Including innovation provisions for direct technology transfer in RTAs has different effects on exports depending on the direction of trade, the level of development of the countries of origin and destination, and the type of clause included in the agreement. The main results of this study indicate that RTAs that contain technology-related provisions generate a significantly higher aggregate volume of trade than RTAs that do not, after controlling for the depth of the agreements. When all countries are considered, for those that ratify RTAs with such provisions rather than those without, it is exports of technology-intensive goods that increase the most.

Patterns found in the results indicate which countries or sectors should benefit from the inclusion of technology provisions. SS agreements have positive effects on exports of HT, MT and LT, which are higher in magnitude for LT exports; this finding reflects their relatively low level of technological development. In NN agreements, the effects of RTAs are less pronounced. For RTAs between countries with different levels of development the addition of technology-related provision could have detrimental effects on exports in the short run, but this depends on the depth of the RTAs. For deep and comprehensive trade agreements the additional trade effect tends to be positive for almost all trade flows, with only exports from developed to developing countries showing small negative effects. The good news is that, for the most part, our results support the inclusion of intellectual property related provisions in the RTAs, given that those provisions seem to exert an additional positive effect on trade, even for shallow RTAs. Conversely, provisions related to technology transfer, R&D and technical cooperation might be looser and hence less effective.

In certain circumstances, the existence of provisions may not be enough in itself to guarantee effective technology transfer. To complement them, it may be necessary to create appropriate enforcement mechanisms to build on the vague provisions in trade agreements. These might take the form of monitoring committees formed of representatives from both parties whose sole function is to ensure compliance with these provisions. Establishing binational parliamentary committees is another such possibility.Footnote 27

The WTO laid the groundwork for technology transfer through TRIPs and has urged developed countries to create reports to document the steps they have taken to apply the articles on cooperation in their relations with lower-income countries. In line with these commitments, it is important to continuously assess the impact of agreements, especially the aspects that relate to technology transfer, an issue which is by nature constantly changing. By estimating how RTAs containing different types of innovation and technology transfer provisions affect trade, this study is intended as a step in this direction.

The main results suggest that it is important for agreements to include such provisions, particularly if they are to be effective at increasing medium-technology exports from new industrialized countries to developing countries, which in turn facilitates knowledge and technology transfer between countries and generates technology spillovers.

To distinguish between the effects of the provisions depending on the enforcement mechanisms that are set out in the RTAs, this study could be extended by classifying RTA provisions according to how stringently they are enforced.
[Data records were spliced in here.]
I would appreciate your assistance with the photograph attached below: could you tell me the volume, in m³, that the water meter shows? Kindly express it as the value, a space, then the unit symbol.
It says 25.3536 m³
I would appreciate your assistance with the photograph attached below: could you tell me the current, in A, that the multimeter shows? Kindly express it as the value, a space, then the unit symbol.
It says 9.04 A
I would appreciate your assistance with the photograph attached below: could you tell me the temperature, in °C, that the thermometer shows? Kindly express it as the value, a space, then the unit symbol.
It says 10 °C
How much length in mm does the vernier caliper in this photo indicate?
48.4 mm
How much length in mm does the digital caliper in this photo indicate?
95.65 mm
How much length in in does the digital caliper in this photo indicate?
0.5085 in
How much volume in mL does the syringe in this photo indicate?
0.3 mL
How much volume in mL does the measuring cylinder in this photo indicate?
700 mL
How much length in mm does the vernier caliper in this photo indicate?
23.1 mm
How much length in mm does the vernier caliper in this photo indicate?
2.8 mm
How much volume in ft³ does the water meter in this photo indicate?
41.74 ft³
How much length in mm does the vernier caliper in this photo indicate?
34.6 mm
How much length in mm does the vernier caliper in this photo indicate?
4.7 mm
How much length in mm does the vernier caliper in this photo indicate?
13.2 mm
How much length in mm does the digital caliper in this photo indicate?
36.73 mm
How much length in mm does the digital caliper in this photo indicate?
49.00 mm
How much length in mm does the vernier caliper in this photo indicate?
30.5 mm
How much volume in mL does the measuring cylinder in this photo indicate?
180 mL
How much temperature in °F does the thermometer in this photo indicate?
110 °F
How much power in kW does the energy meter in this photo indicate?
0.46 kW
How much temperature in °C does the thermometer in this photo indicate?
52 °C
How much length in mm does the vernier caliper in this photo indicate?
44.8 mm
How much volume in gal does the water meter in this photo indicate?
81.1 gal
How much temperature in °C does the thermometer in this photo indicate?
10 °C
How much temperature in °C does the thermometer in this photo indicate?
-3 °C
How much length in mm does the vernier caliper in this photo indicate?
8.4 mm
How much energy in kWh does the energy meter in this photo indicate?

Alternatively, a more straightforward approach could be to see whether effects vary depending on levels of rule of law and the effectiveness of governance in exporter countries.

We also leave for future research the estimation of the effects of RTAs containing innovation and technology provisions on the technological level of the countries that ratify such agreements, distinguishing between the pure trade effect effects and those that are due to direct technology transfer. To that end, the trade predictions obtained from the gravity model could be included, together with proxies for participation in RTAs with those provisions, in a model of the determinants of R&D expenditure and innovative activity.